### REQUEST
The entries are to be written out word for word, with their images left out.

********************

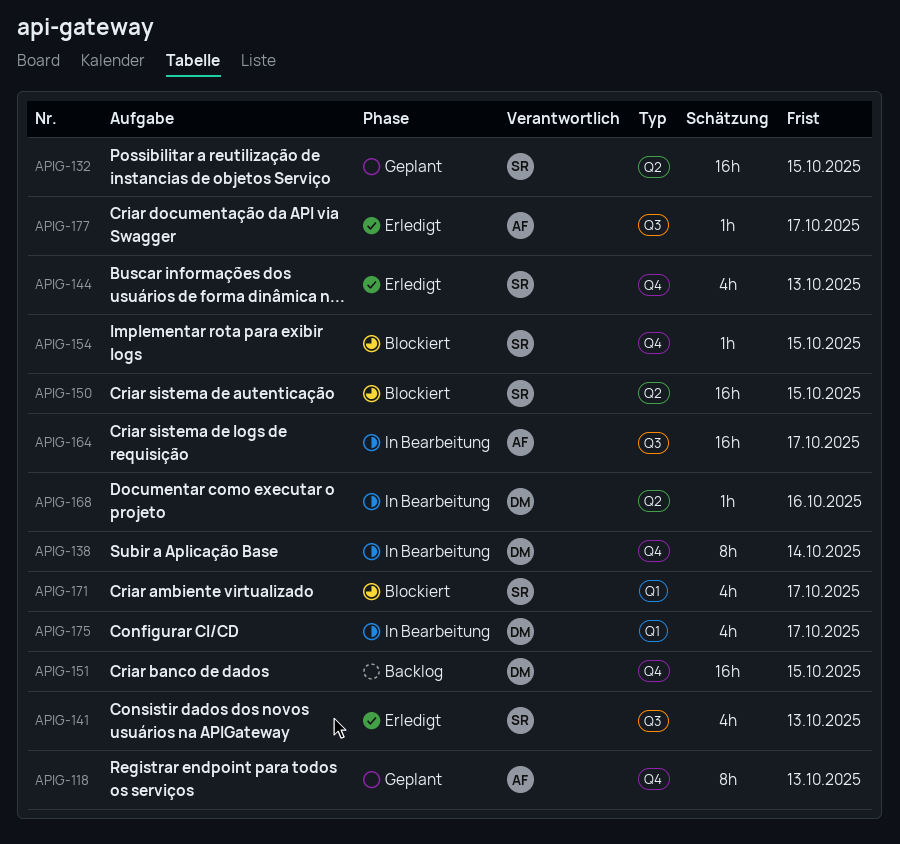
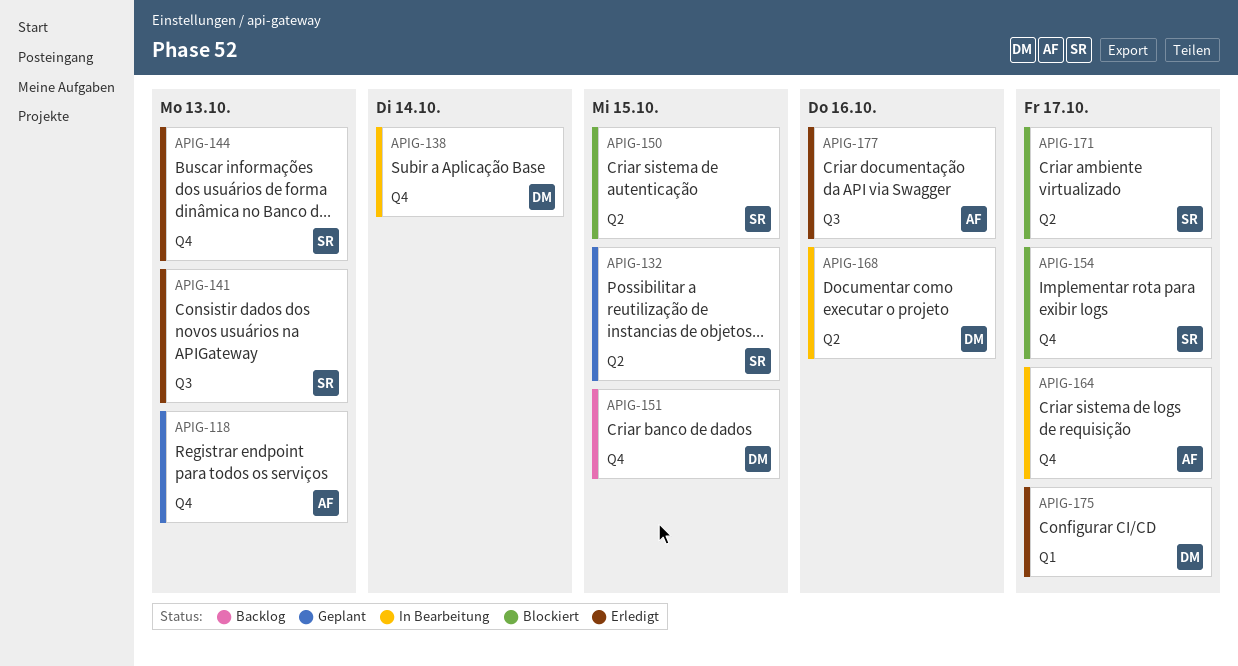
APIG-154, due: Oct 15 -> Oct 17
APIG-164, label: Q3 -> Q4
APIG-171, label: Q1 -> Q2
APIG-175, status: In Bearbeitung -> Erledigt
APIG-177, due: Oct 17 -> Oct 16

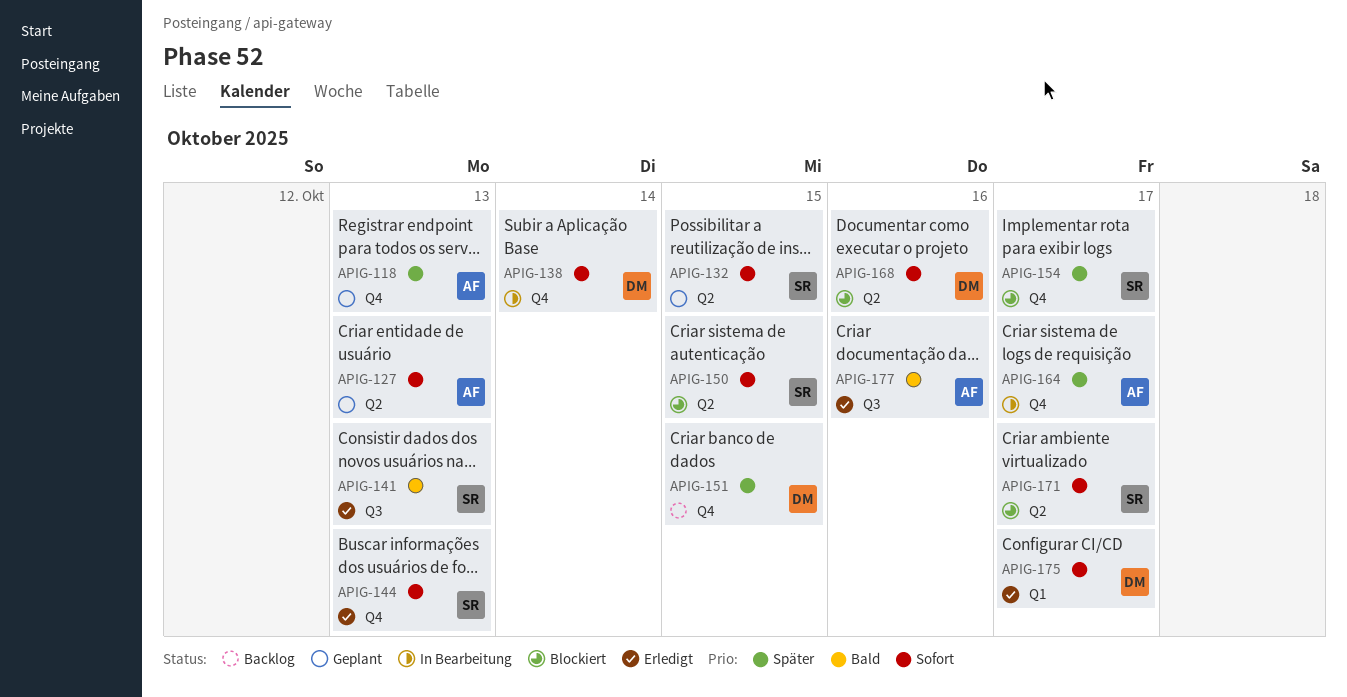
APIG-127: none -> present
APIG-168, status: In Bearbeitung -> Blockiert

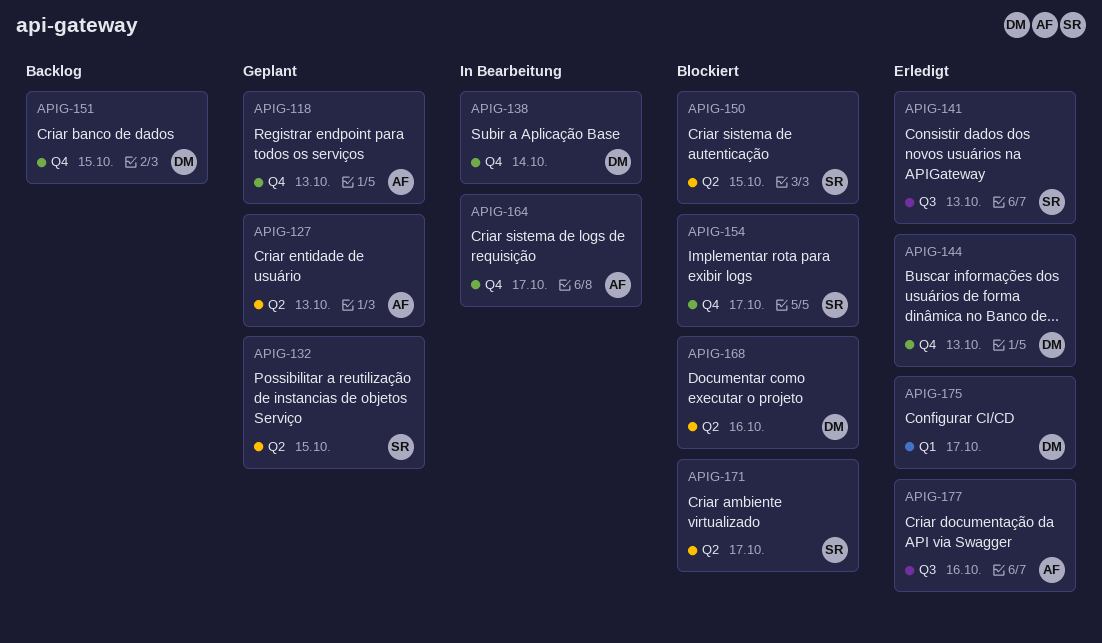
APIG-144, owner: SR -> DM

********************

### SOLUTION TO THIS PROBLEM
APIG-154, due: Oct 15 -> Oct 17
APIG-164, label: Q3 -> Q4
APIG-171, label: Q1 -> Q2
APIG-175, status: In Bearbeitung -> Erledigt
APIG-177, due: Oct 17 -> Oct 16

APIG-127: none -> present
APIG-168, status: In Bearbeitung -> Blockiert

APIG-144, owner: SR -> DM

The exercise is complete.